Segundo - Análise profunda e precisa das questões de engajamento e performance, com tratativas para as causas e não só para os sintomas. Ter uma sala de jogos ou academia é bacana, mas resolver os principais processos emperrados ou capacitar os gestores que geram a ineficácia e o desânimo do talento é bem melhor.
Terceiro - Alta capacidade para subsidiar conhecimento e acompanhar processos de desenvolvimento: dar 20 horas de treinamento é requisito básico, mas produzir um ótimo plano de desenvolvimento, com feedback, avaliação e acompanhamento engaja muito mais.

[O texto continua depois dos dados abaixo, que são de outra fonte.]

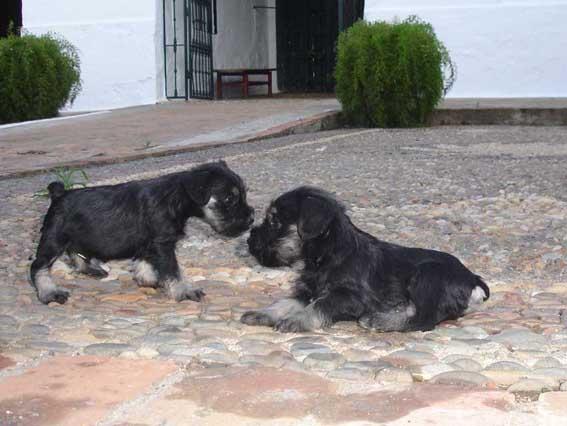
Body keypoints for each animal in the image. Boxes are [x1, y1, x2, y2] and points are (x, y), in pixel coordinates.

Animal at [30, 160, 254, 302]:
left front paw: (149, 280)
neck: (175, 197)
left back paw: (88, 268)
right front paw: (183, 291)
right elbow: (172, 269)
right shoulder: (163, 244)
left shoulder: (150, 244)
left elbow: (145, 263)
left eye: (243, 194)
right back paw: (49, 292)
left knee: (74, 250)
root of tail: (59, 194)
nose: (251, 219)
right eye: (229, 199)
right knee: (38, 266)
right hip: (54, 238)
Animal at [242, 186, 490, 332]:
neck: (327, 255)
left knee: (424, 320)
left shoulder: (349, 297)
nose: (249, 239)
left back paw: (378, 321)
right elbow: (283, 302)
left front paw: (297, 319)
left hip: (428, 275)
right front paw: (263, 313)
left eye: (274, 221)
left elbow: (320, 305)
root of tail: (472, 279)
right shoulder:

Quarto - Reconhecer atitudes e comportamentos no processo, indicando conquistas e desafios: no mundo apressado e tenso de hoje, muitos talentos estão conseguindo fazer projetos extraordinários, quase impossíveis. Recebem como feedback informações parecida como: "Parabéns, não fez mais do que a obrigação, mas amanhã temos um desafio muito maior". Existem muitos profissionais excelentes, fazendo tarefas incríveis e não sendo reconhecidos por isso.

RH - Em sua opinião, o que um talento engajado espera da organização em que ele atua?
Eduardo Carmello - Estou convicto que um talento engajado espera espaço para atuar, oportunidade para criar e desenvolver, um sistema meritocrático e justo de performance, pois ele entende o que é criar valor e espera que a empresa também ofereça condições para que a produtividade, os valores e a inovação façam parte do cotidiano da empresa. Talentos engajados sabem que conhecimento, tempo e energia são o combustível fundamental para gerar valor num mercado de alta complexidade. Qualquer atividade que não tenha qualidade, que seja burocrática, excessivamente política, feudal, injusta ou sem meritocracia simplesmente atrapalha sua excelência operacional e sua capacidade de pensar, gerando desgastes que ele não pode se dar ao luxo de suportar.